■ **Document extract**
* * *
With Mr. NEWTON each believer may inquire,

"Should I grieve for what I feel,

"If I did not love at all?"

CHAP. II.

THE NATURE AND OPERATIONS OF UNBELIEF, PARTICULARLY AS LEADING TO A REJECTION OF THE GOSPEL.

UNBELIEF supposes a rule of faith, and that rule is the word of God. The scriptures are given to instruct us in our state before God, as fallen, depraved creatures, and exposed to divine wrath. They also set before us the method which infinite love has devised for the redemption of mankind.

Unbelief, therefore, may generally be considered as a refusal to admit or abide by the decision which God has made respecting these momentous subjects. Those who admit these truths, may, as far as the assent of the mind goes, be considered believers. But it is plain from the scriptures, that something very different from a nominal, or dead faith, is necessary to constitute us real believers. Yea, we may have the faith of miracles, and yet be nothing more than unbelievers.. 1 Cor. xiii. 2.

There are, however, two classes of unbelievers; viz. those who reject the gospel altogether, and those who, though they profess a belief in all the truths of the gospel, are nevertheless strangers to its genuine influence.
* * *
■ **Listed entries**
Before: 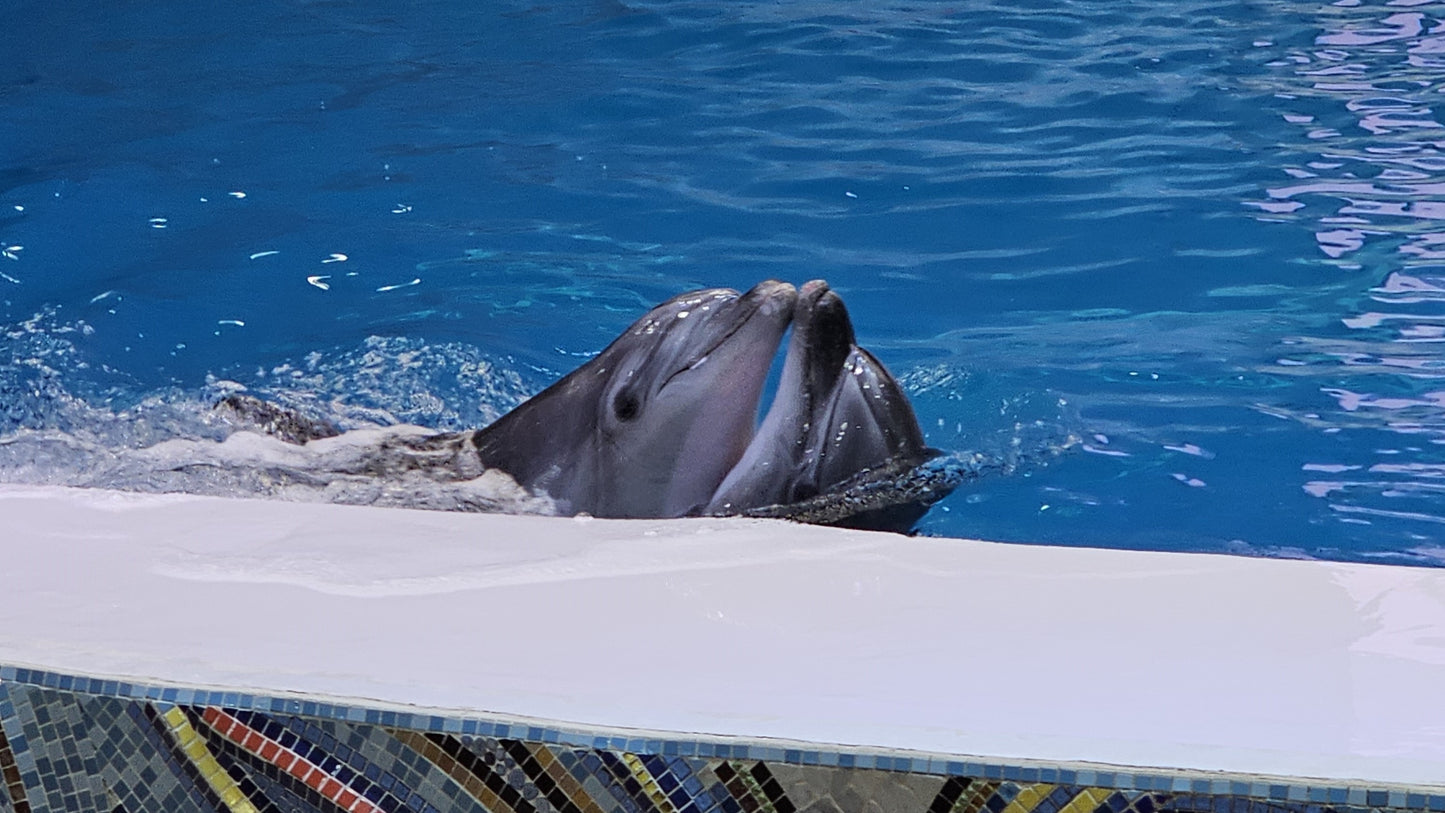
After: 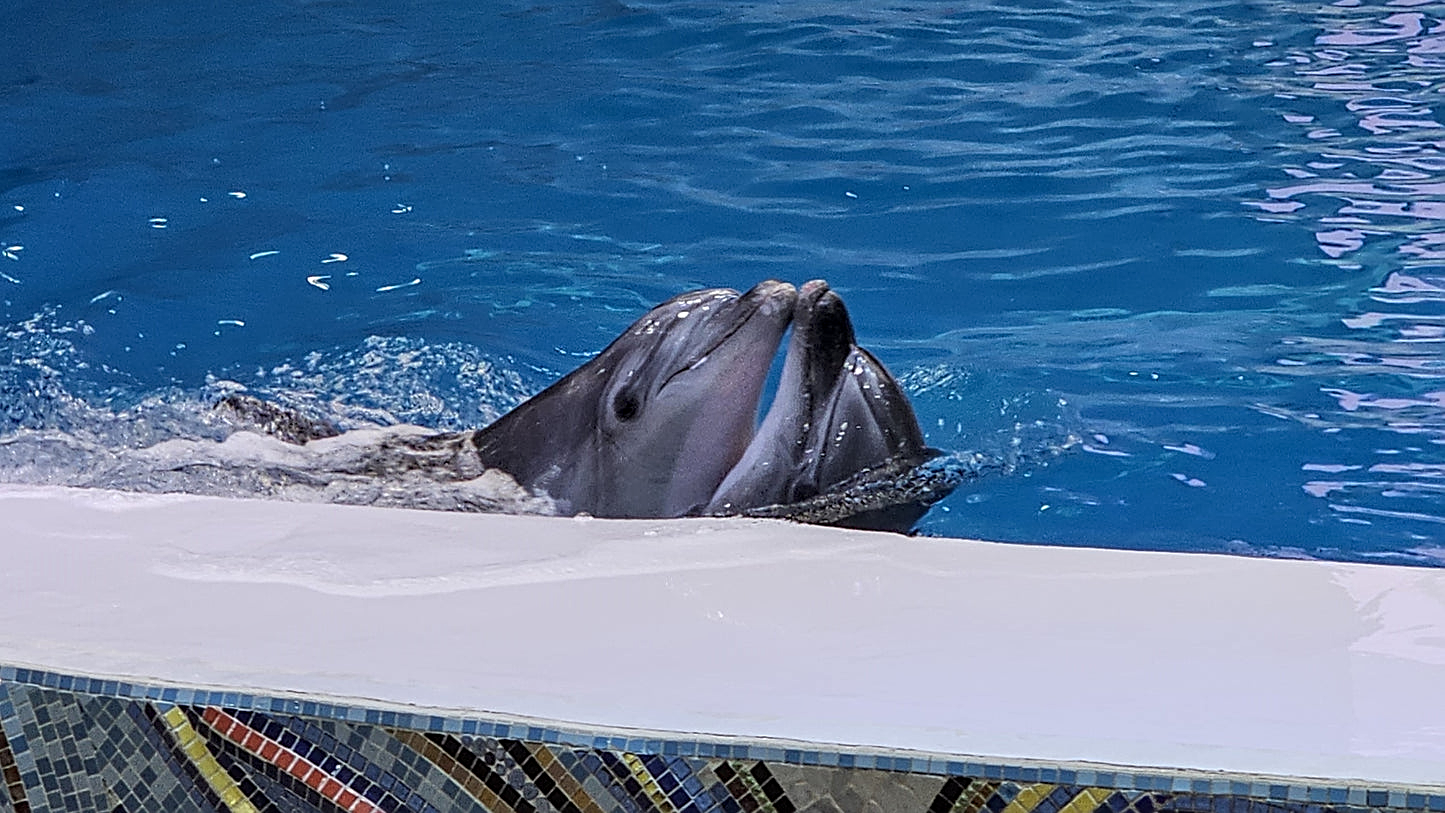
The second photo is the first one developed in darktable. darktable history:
sharpen: amount 0.599
local contrast: on, module defaults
* * *
■ **Challenge 1**
Answer these questions about the passage on unbelief:
(a) What is the rule of faith?
(b) What may we have and still be nothing more than unbelievers?
(c) What are the two classes of unbelievers?
■ **Challenge 2**
Repeat word for word the part of the passage on unbelief that opens with the words containing "Unbelief, therefore, may" and closes with "its genuine influence.".
The rows have nothing to do with the passage on unbelief.

■ **Exercise result 1**
(a) The word of God.
(b) The faith of miracles.
(c) Those who reject the gospel altogether, and those who profess a belief in all the truths of the gospel but are strangers to its genuine influence.

■ **Exercise result 2**
Unbelief, therefore, may generally be considered as a refusal to admit or abide by the decision which God has made respecting these momentous subjects. Those who admit these truths, may, as far as the assent of the mind goes, be considered believers. But it is plain from the scriptures, that something very different from a nominal, or dead faith, is necessary to constitute us real believers. Yea, we may have the faith of miracles, and yet be nothing more than unbelievers.. 1 Cor. xiii. 2.

There are, however, two classes of unbelievers; viz. those who reject the gospel altogether, and those who, though they profess a belief in all the truths of the gospel, are nevertheless strangers to its genuine influence.